Beijing: Fears of a virus that has killed at least 26 children in China gripped parents in Beijing on Tuesday  amid a spreading outbreak of hand, foot and mouth disease.

The health scare prompted the Foreign Ministry to seek to assure the country it was doing its best to contain the outbreak.

"The Chinese government is paying great attention to the virus and related departments are taking effective measures to stop it from spreading," ministry spokesman Qin Gang told a news conference.

Hand, foot and mouth is a common illness in children and infants caused by a family of viruses called enteroviruses and outbreaks regularly occur in China.

But the current outbreak has led to fatalities mostly when linked with enterovirus 71 (EV71), which can cause a severe form of the disease that can lead to high fever, paralysis and viral meningitis.

Two deaths

Some 11,905 cases of hand, foot and mouth have been reported in China this year, the official Xinhua news agency said. EV71 has caused 26 deaths, largely in Fuyang, a city in China's eastern province of Anhui. At least two deaths were in the southern province of Guangdong.

All of the deaths in Fuyang were of children under six years old and most were under two.

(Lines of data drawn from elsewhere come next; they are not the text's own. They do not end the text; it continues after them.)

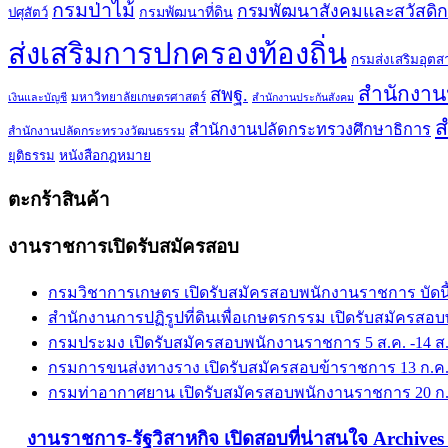
กรมป่าไม้
กรมพัฒนาสังคมและสวัสดิ
กรมพัฒนาที่ดิน
ปศุสัตว์
ส่งเสริมการปกครองท้องถิ่น
กรมส่งเสริมอุต
สำนักงา
สพฐ.
มหาวิทยาลัยเกษตรศาสตร์
เงินและบัญชี
สำนักงานประกันสังคม
ส
สำนักงานปลัดกระทรวงศึกษาธิการ
สำนักงานปลัดกระทรวงวัฒนธรรม
ยุติธรรม
หนังสือกฎหมาย
ตะกร้าสินค้า
งานราชการเปิดรับสมัครสอบ
กรมวิชาการเกษตร เปิดรับสมัครสอบพนักงานราชการ บัดนี้
สำนักงานการปฏิรูปที่ดินเพื่อเกษตรกรรม เปิดรับสมัครสอบ
กรมประมง เปิดรับสมัครสอบพนักงานราชการ 5 ส.ค. -14 ส.
กรมการขนส่งทางราง เปิดรับสมัครสอบข้าราชการ 13 ก.ค. -
กรมท่าอากาศยาน เปิดรับสมัครสอบพนักงานราชการ 20 ก.ค
งานราชการ-รัฐวิสาหกิจ เปิดสอบที่น่าสนใจ Archiv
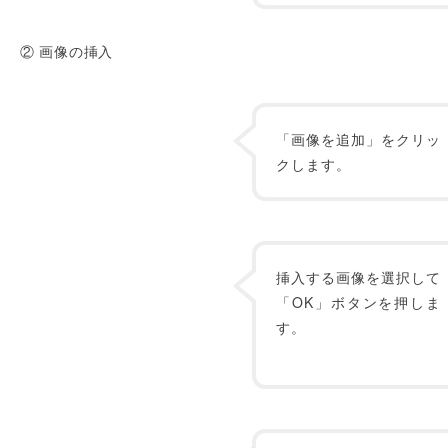
② 画像の挿入
「画像を追加」をクリッ
クします。
挿入する画像を選択して
「OK」ボタンを押しま
す。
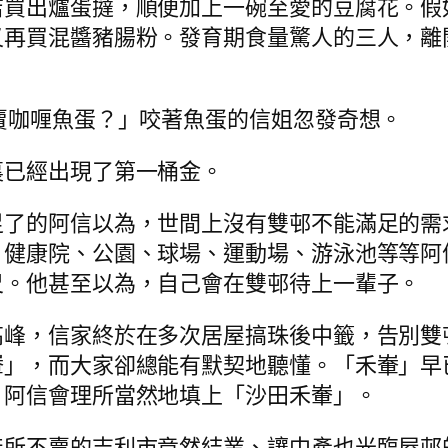
店買出爐蛋撻，順便加上一碗至愛的豆腐花。假
又再買混醬豬腸粉。發育期食量驚人的三人，離
賣咖喱魚蛋？」咬著魚蛋的信姐忽發奇想。
裏已經出現了第一桶金。
了的阿信以為，世間上沒有雙邨不能滿足的需
、健康院、公園、球場、運動場、游泳池等等阿
尺。他甚至以為，自己會在雙邨待上一輩子。
高峰，信家終於在多次居屋搞珠後中籤，告別雙
輋」，而大家卻總能有默契地聽懂。「禾輋」早
，阿信會理所當然地填上「沙田禾輋」。
無所不賣的吉利市竟然結業、讓中產也光臨屋邨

Parents in Beijing, host city of the 2008 Olympics that has not reported any deaths from EV71, were also on the alert.

"Of course we're worried. If a child got sick, we'd be very frightened," said one woman, bouncing a toddler on her hip. "We know about this virus, but we don't know clearly how to protect ourselves. The information hasn't been thorough enough."

Beijing has had 1,482 cases of hand, foot and mouth disease this year, mostly in children under five, the Beijing News reported.

It was not immediately clear whether any of the Beijing cases involved the EV71 strain, but Beijing said it would from now on release a weekly toll to the media.

The city's Centre for Disease Control has advised that any child found with the illness should be isolated at home, and that if more than three children in a single classroom were infected the class should be suspended, the newspaper said.

Panic

A doctor from a Beijing children's hospital declined permission for interviews there, saying it could cause panic.

"Parents are already very nervous, and if they see a camera, they would think that our hospital has such cases and they will take away their children," the doctor said.

At least two Beijing day-care centres have partially suspended classes after discovering hand, foot and mouth cases among students.